* AUSGANGSTEXT
··········

WELTSEHER: Wann und warum warst du das erste Mal in Afghanistan?

Axel Heimken: Insgesamt war ich drei mal in Afghanistan: Ein Mal in 2011 und zwei Mal in 2012. Das erste Mal habe ich als sogenannter embedded Journalist als Fotograf ein US-Ranger Platoon in den Bergen der Provinz Paktika begleitet. Die Chance, als deutscher Journalist US Truppen in Afghanistan zu begleiten, habe ich sehr kurzfristig durch die damalige Nachrichtenagentur dapd erhalten. Vorgeschaltet war ein Training zusammen mit den Soldaten in Bayern im JMRC – Joint Multinational Readiness Center, einem Camp in dem mehr oder weniger realistisch Afghanistan nachgebaut worden ist, um dort  Soldaten auf ihren Einsatz vorzubereiten. Das hatte den Vorteil, dass ich die Soldaten die ich in Afghanistan begleitet habe schon vorher kennengelernt habe und sie auch mich kannten. Das macht es vor Ort einfach leichter.

··········

* BEREITGESTELLTE ANGABEN
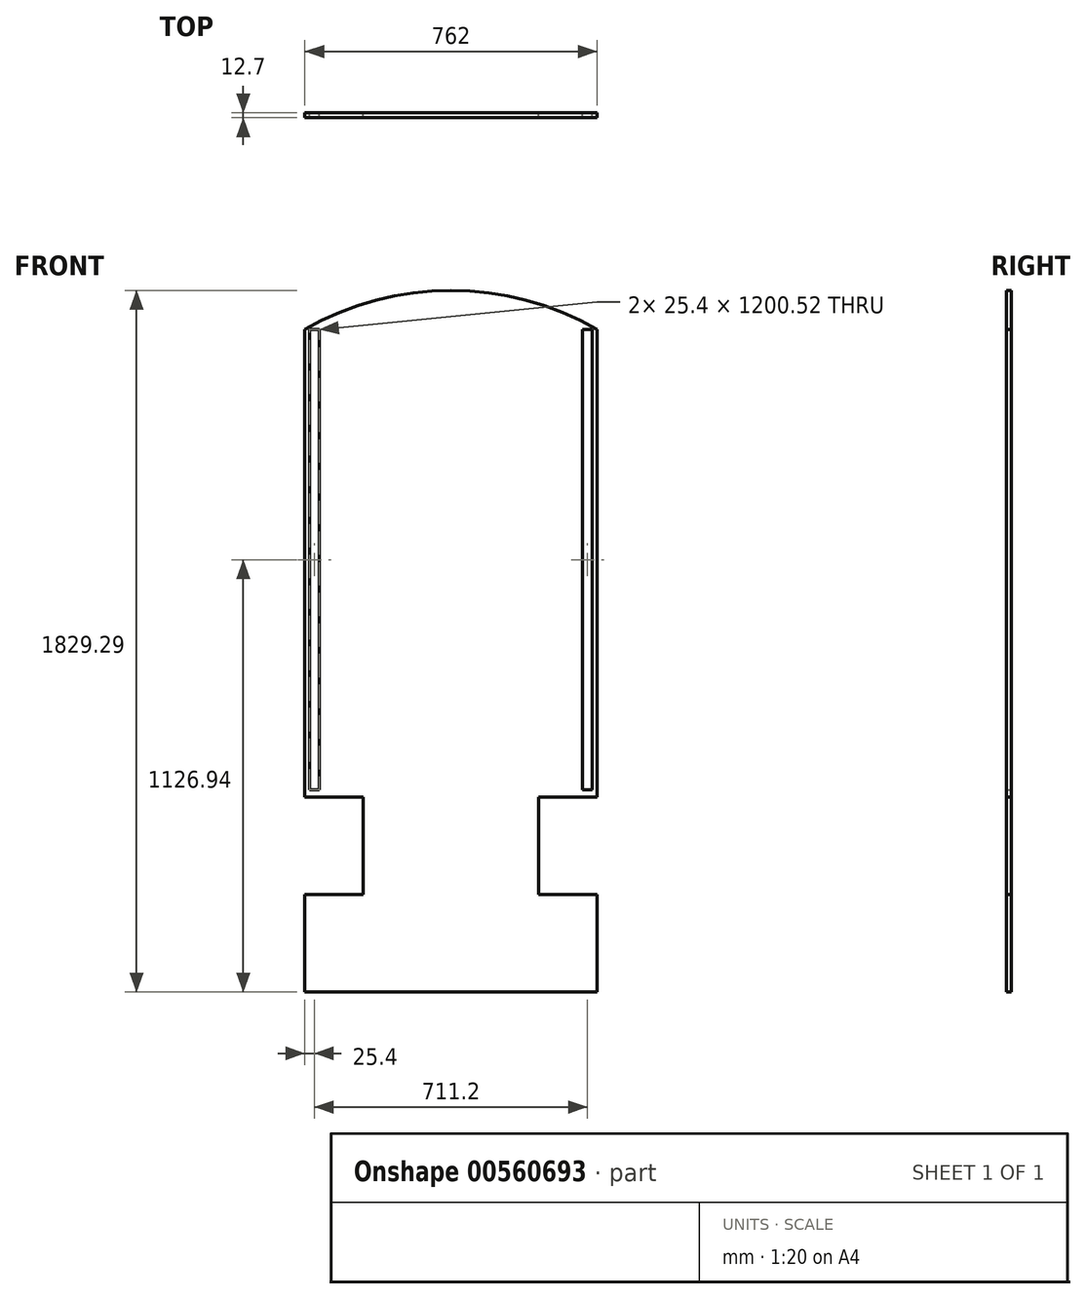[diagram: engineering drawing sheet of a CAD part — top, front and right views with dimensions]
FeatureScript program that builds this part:
annotation { "Feature Type Name" : "Feature", "Feature Type Description" : "" }
export const myFeature = defineFeature(function(context is Context, id is Id, definition is map)
    precondition{}
    {
        {
            var Q0;
            Q0=qCreatedBy(makeId("Front.planeOp"),FACE);
            var sketch = newSketch(context, id + "F0", { "sketchPlane" : qUnion([Q0])});
            skLineSegment(sketch, "E0", {"start": v(336.91, 0.2) * mm, "end": v(336.91, -1219) * mm});
            skLineSegment(sketch, "E1", {"start": v(-425.09, 0.2) * mm, "end": v(-425.09, -1219) * mm});
            skPoint(sketch, "E2.visualSharp", {"position": v(-120.29, -1213.02) * mm});
            skPoint(sketch, "E3.visualSharp", {"position": v(32.11, -1213.02) * mm});
            skArc(sketch, "E4", {"start": v(336.91, 0.2) * mm, "mid": v(-44.09, 102.29) * mm, "end": v(-425.09, 0.2) * mm});
            skLineSegment(sketch, "E5.bottom", {"start": v(-412.39, 253.83) * mm, "end": v(-386.99, 253.83) * mm});
            skLineSegment(sketch, "E5.top", {"start": v(-412.39, -1200.32) * mm, "end": v(-386.99, -1200.32) * mm});
            skLineSegment(sketch, "E6.MirrorCS", {"start": v(324.21, 253.83) * mm, "end": v(298.81, 253.83) * mm});
            skLineSegment(sketch, "E7.MirrorCS", {"start": v(324.21, -1200.32) * mm, "end": v(298.81, -1200.32) * mm});
            skPoint(sketch, "E8.orphan", {"position": v(32.11, -1409.87) * mm});
            skPoint(sketch, "E9.start.orphan", {"position": v(-120.29, -1409.87) * mm});
            skLineSegment(sketch, "E10", {"start": v(-425.09, -1219) * mm, "end": v(-272.69, -1219) * mm});
            skLineSegment(sketch, "E11", {"start": v(184.51, -1219) * mm, "end": v(336.91, -1219) * mm});
            skLineSegment(sketch, "E12", {"start": v(-272.69, -1219) * mm, "end": v(-272.69, -1473) * mm});
            skLineSegment(sketch, "E13", {"start": v(-272.69, -1473) * mm, "end": v(-425.09, -1473) * mm});
            skLineSegment(sketch, "E14", {"start": v(-425.09, -1473) * mm, "end": v(-425.09, -1727) * mm});
            skLineSegment(sketch, "E15", {"start": v(-425.09, -1727) * mm, "end": v(336.91, -1727) * mm});
            skLineSegment(sketch, "E16", {"start": v(336.91, -1727) * mm, "end": v(336.91, -1473) * mm});
            skLineSegment(sketch, "E17", {"start": v(336.91, -1473) * mm, "end": v(184.51, -1473) * mm});
            skLineSegment(sketch, "E18", {"start": v(184.51, -1473) * mm, "end": v(184.51, -1219) * mm});
            skLineSegment(sketch, "E19.0", {"start": v(-412.39, 0.2) * mm, "end": v(-412.39, -1200.32) * mm});
            skLineSegment(sketch, "E20", {"start": v(-412.39, 0.2) * mm, "end": v(-386.99, 0.2) * mm});
            skLineSegment(sketch, "E21", {"start": v(-386.99, 0.2) * mm, "end": v(-386.99, -1200.32) * mm});
            skLineSegment(sketch, "E22", {"start": v(-44.09, 102.29) * mm, "end": v(-44.09, -1205.82) * mm});
            skLineSegment(sketch, "E23.MirrorCS", {"start": v(298.81, 0.2) * mm, "end": v(298.81, -1200.32) * mm});
            skLineSegment(sketch, "E24.MirrorCS", {"start": v(324.21, 0.2) * mm, "end": v(324.21, -1200.32) * mm});
            skLineSegment(sketch, "E25.MirrorCS", {"start": v(324.21, 0.2) * mm, "end": v(298.81, 0.2) * mm});
            skSolve(sketch);
        }
        {
            var Q0;
            Q0 = qSketchRegion(id + "F0", true);
            extrude(context, id + "F1", {"entities" : qUnion([Q0]), "depth" : 12.7 * mm, "offsetDistance" : 25.4 * mm});
        }
    });
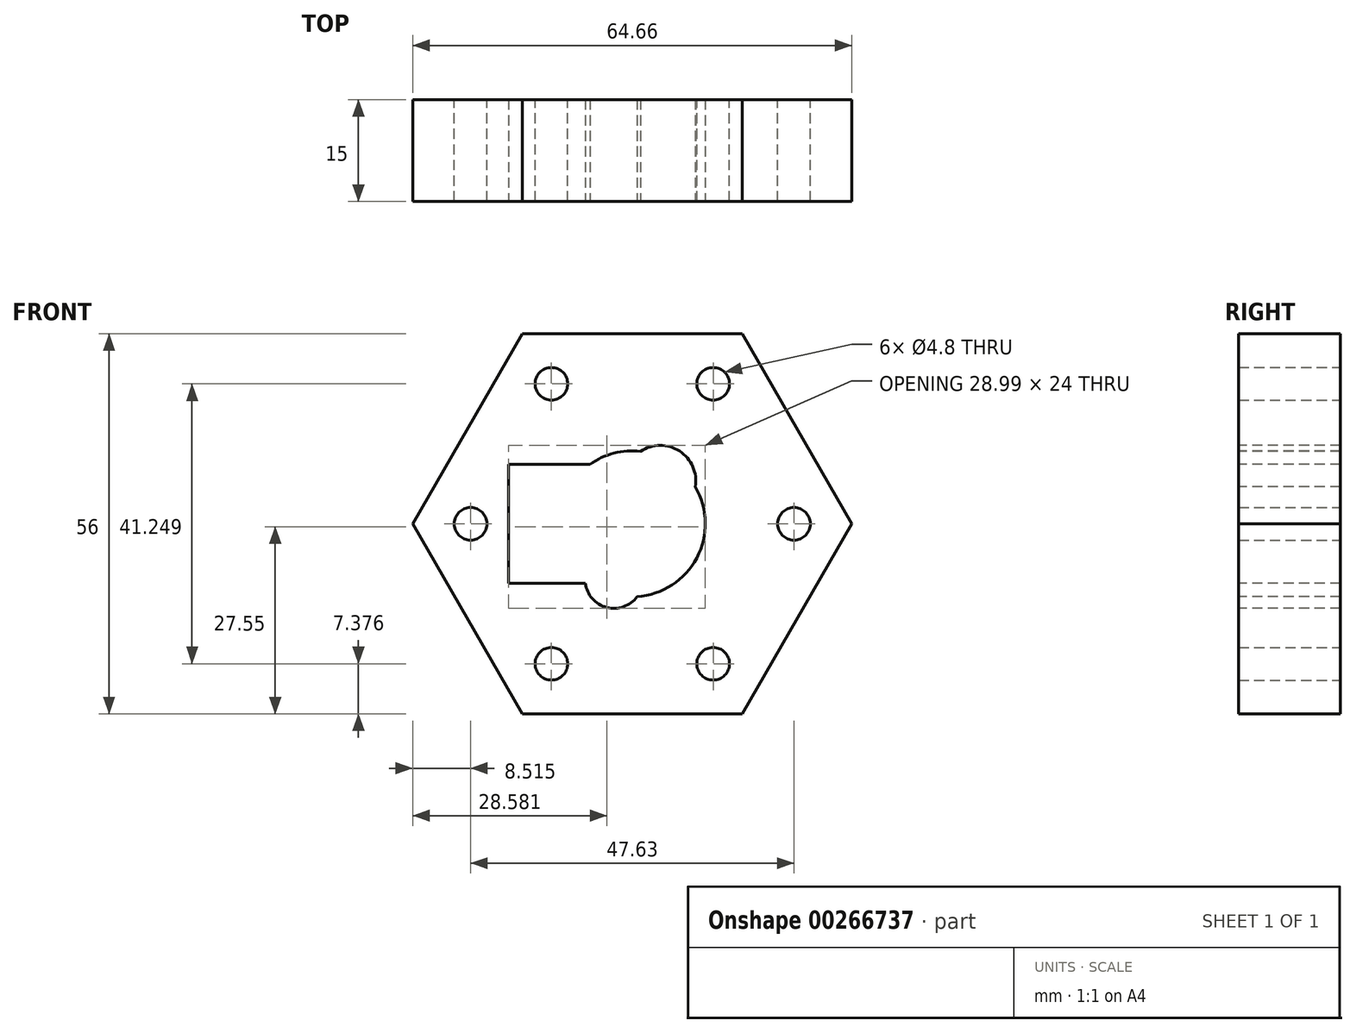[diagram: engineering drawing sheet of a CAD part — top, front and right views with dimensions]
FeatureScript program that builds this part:
annotation { "Feature Type Name" : "Feature", "Feature Type Description" : "" }
export const myFeature = defineFeature(function(context is Context, id is Id, definition is map)
    precondition{}
    {
        {
            var Q0;
            Q0=qCreatedBy(makeId("Front.planeOp"),FACE);
            var sketch = newSketch(context, id + "F0", { "sketchPlane" : qUnion([Q0])});
            skCircle(sketch, "E0.cCircle", {"center": v(0, 0) * mm, "radius": 28 * mm, "construction": true});
            skLineSegment(sketch, "E0.0", {"start": v(-16.17, 28) * mm, "end": v(16.17, 28) * mm});
            skLineSegment(sketch, "E0.1", {"start": v(16.17, 28) * mm, "end": v(32.33, 0) * mm});
            skLineSegment(sketch, "E0.2", {"start": v(32.33, 0) * mm, "end": v(16.17, -28) * mm});
            skLineSegment(sketch, "E0.3", {"start": v(16.17, -28) * mm, "end": v(-16.17, -28) * mm});
            skLineSegment(sketch, "E0.4", {"start": v(-16.17, -28) * mm, "end": v(-32.33, 0) * mm});
            skLineSegment(sketch, "E0.5", {"start": v(-32.33, 0) * mm, "end": v(-16.17, 28) * mm});
            skPoint(sketch, "E0.0.midPoint", {"position": v(0, 28) * mm});
            skCircle(sketch, "E1", {"center": v(0, 0) * mm, "radius": 23.82 * mm, "construction": true});
            skPoint(sketch, "E2", {"position": v(-23.82, 0) * mm});
            skPoint(sketch, "E3.1.0", {"position": v(-11.9, -20.62) * mm});
            skPoint(sketch, "E3.2.0", {"position": v(11.9, -20.62) * mm});
            skPoint(sketch, "E3.3.0", {"position": v(23.82, 0) * mm});
            skPoint(sketch, "E3.4.0", {"position": v(11.9, 20.62) * mm});
            skPoint(sketch, "E3.5.0", {"position": v(-11.9, 20.62) * mm});
            skCircle(sketch, "E4", {"center": v(11.9, 20.62) * mm, "radius": 2.4 * mm});
            skCircle(sketch, "E5.MirrorC", {"center": v(11.9, -20.62) * mm, "radius": 2.4 * mm});
            skCircle(sketch, "E6.MirrorC", {"center": v(-11.9, 20.62) * mm, "radius": 2.4 * mm});
            skCircle(sketch, "E7.MirrorC", {"center": v(-11.9, -20.62) * mm, "radius": 2.4 * mm});
            skCircle(sketch, "E8", {"center": v(-23.82, 0) * mm, "radius": 2.4 * mm});
            skCircle(sketch, "E9.MirrorC", {"center": v(23.82, 0) * mm, "radius": 2.4 * mm});
            skSolve(sketch);
        }
        {
            var Q0;
            Q0=makeQuery(id+"F0.imprint","IMPRINT",FACE,{"disambiguationData":[TD([[makeQuery(id+"F0.imprint","IMPRINT",EDGE,{"derivedFrom":sQuery(id+"F0.wireOp",EDGE,"E0.0")}),-1.0]])]});
            extrude(context, id + "F1", {"entities" : qUnion([Q0]), "offsetDistance" : 25 * mm, "depth" : 15 * mm});
        }
        {
            var Q0;
            Q0=makeQuery(id+"F1.opExtrude","CAP_FACE",FACE,{"disambiguationData":[OSD([sQuery(id+"F0.wireOp",EDGE,"E0.0"),sQuery(id+"F0.wireOp",EDGE,"E0.1"),sQuery(id+"F0.wireOp",EDGE,"E0.2"),sQuery(id+"F0.wireOp",EDGE,"E0.3"),sQuery(id+"F0.wireOp",EDGE,"E0.4"),sQuery(id+"F0.wireOp",EDGE,"E0.5"),sQuery(id+"F0.wireOp",EDGE,"E4"),sQuery(id+"F0.wireOp",EDGE,"E5.MirrorC"),sQuery(id+"F0.wireOp",EDGE,"E6.MirrorC"),sQuery(id+"F0.wireOp",EDGE,"E7.MirrorC"),sQuery(id+"F0.wireOp",EDGE,"E8"),sQuery(id+"F0.wireOp",EDGE,"E9.MirrorC")])],"isStart":false});
            var sketch = newSketch(context, id + "F2", { "sketchPlane" : qUnion([Q0])});
            skArc(sketch, "E10", {"start": v(0.72, -10.73) * mm, "mid": v(9.5, -5.03) * mm, "end": v(9.28, 5.43) * mm});
            skLineSegment(sketch, "E11.bottom", {"start": v(-6.91, -8.75) * mm, "end": v(-18.24, -8.75) * mm});
            skLineSegment(sketch, "E11.top", {"start": v(-6.24, 8.75) * mm, "end": v(-18.24, 8.75) * mm});
            skLineSegment(sketch, "E11.right", {"start": v(-18.24, -8.75) * mm, "end": v(-18.24, 8.75) * mm});
            skLineSegment(sketch, "E12", {"start": v(0, 0) * mm, "end": v(0, 6.3) * mm, "construction": true});
            skLineSegment(sketch, "E13", {"start": v(0, 6.3) * mm, "end": v(4.1, 6.3) * mm, "construction": true});
            skArc(sketch, "E14", {"start": v(9.28, 5.43) * mm, "mid": v(6.96, 10.7) * mm, "end": v(1.2, 10.68) * mm});
            skArc(sketch, "E15.MirrorC", {"start": v(-6.91, -8.75) * mm, "mid": v(-3.76, -12.32) * mm, "end": v(0.72, -10.73) * mm});
            skArc(sketch, "E16.trimOffspring", {"start": v(1.2, 10.68) * mm, "mid": v(-2.7, 10.4) * mm, "end": v(-6.24, 8.75) * mm});
            skSolve(sketch);
        }
        {
            var Q0;
            Q0=makeQuery(id+"F2.imprint","IMPRINT",FACE,{"disambiguationData":[TD([[makeQuery(id+"F2.imprint","IMPRINT",EDGE,{"derivedFrom":sQuery(id+"F2.wireOp",EDGE,"E10")}),1.0]])]});
            extrude(context, id + "F3", {"entities" : qUnion([Q0]), "operationType" : NewBodyOperationType.REMOVE, "oppositeDirection" : true, "depth" : 25 * mm});
        }
    });
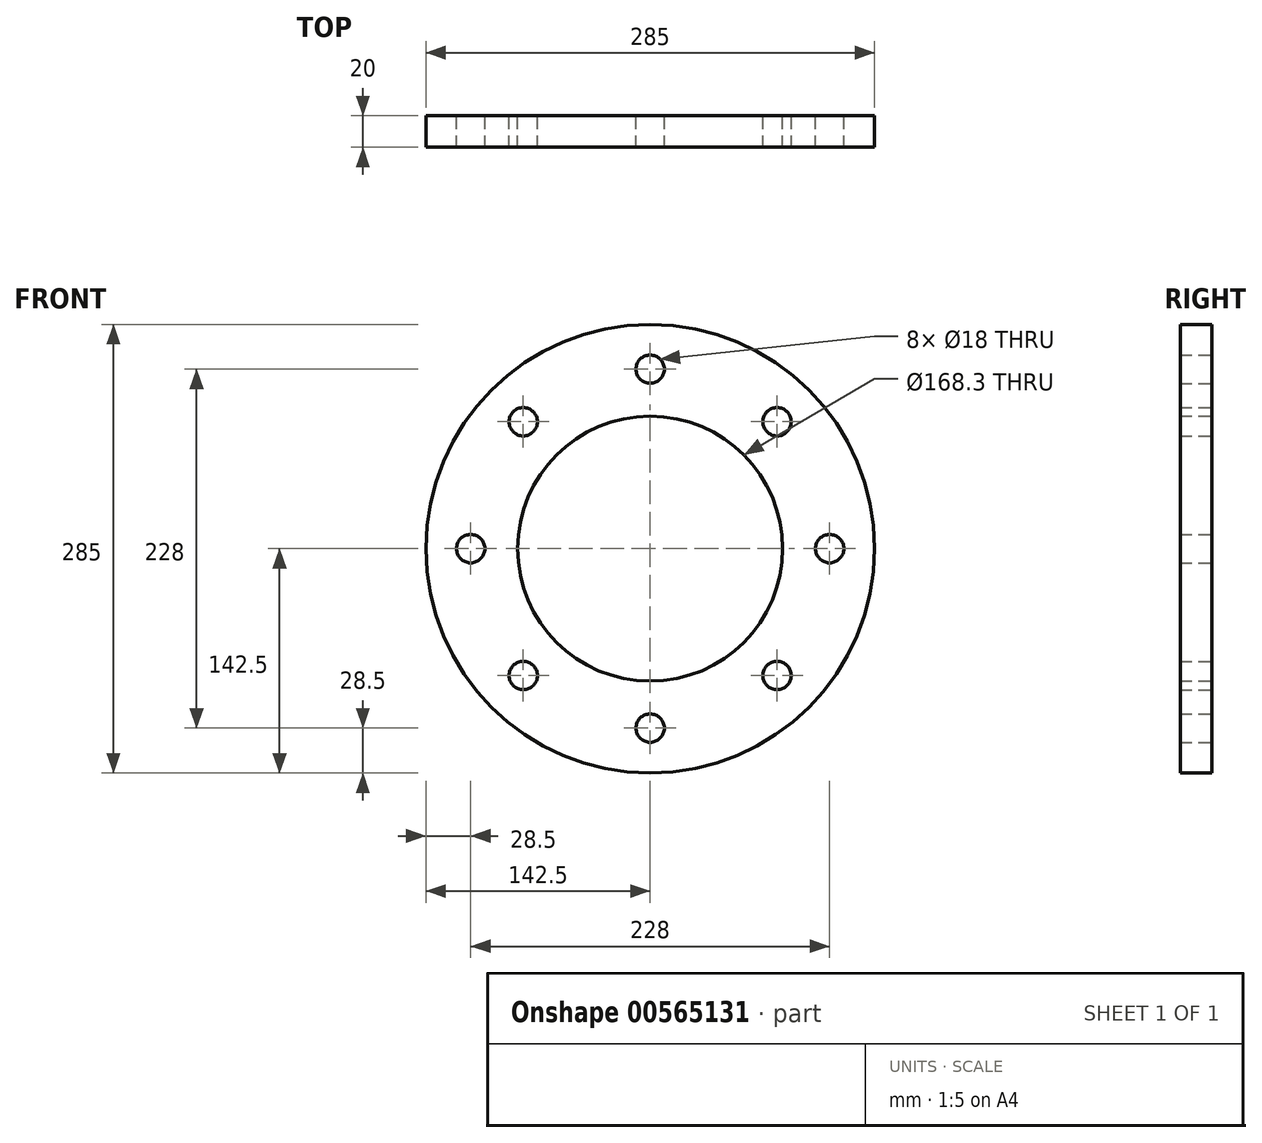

··········

Gib bitte den Ausgangstext über Axel Heimkens ersten Afghanistan-Aufenthalt vollständig und wortgetreu wieder.

* DIE ANTWORT
WELTSEHER: Wann und warum warst du das erste Mal in Afghanistan?

Axel Heimken: Insgesamt war ich drei mal in Afghanistan: Ein Mal in 2011 und zwei Mal in 2012. Das erste Mal habe ich als sogenannter embedded Journalist als Fotograf ein US-Ranger Platoon in den Bergen der Provinz Paktika begleitet. Die Chance, als deutscher Journalist US Truppen in Afghanistan zu begleiten, habe ich sehr kurzfristig durch die damalige Nachrichtenagentur dapd erhalten. Vorgeschaltet war ein Training zusammen mit den Soldaten in Bayern im JMRC – Joint Multinational Readiness Center, einem Camp in dem mehr oder weniger realistisch Afghanistan nachgebaut worden ist, um dort  Soldaten auf ihren Einsatz vorzubereiten. Das hatte den Vorteil, dass ich die Soldaten die ich in Afghanistan begleitet habe schon vorher kennengelernt habe und sie auch mich kannten. Das macht es vor Ort einfach leichter.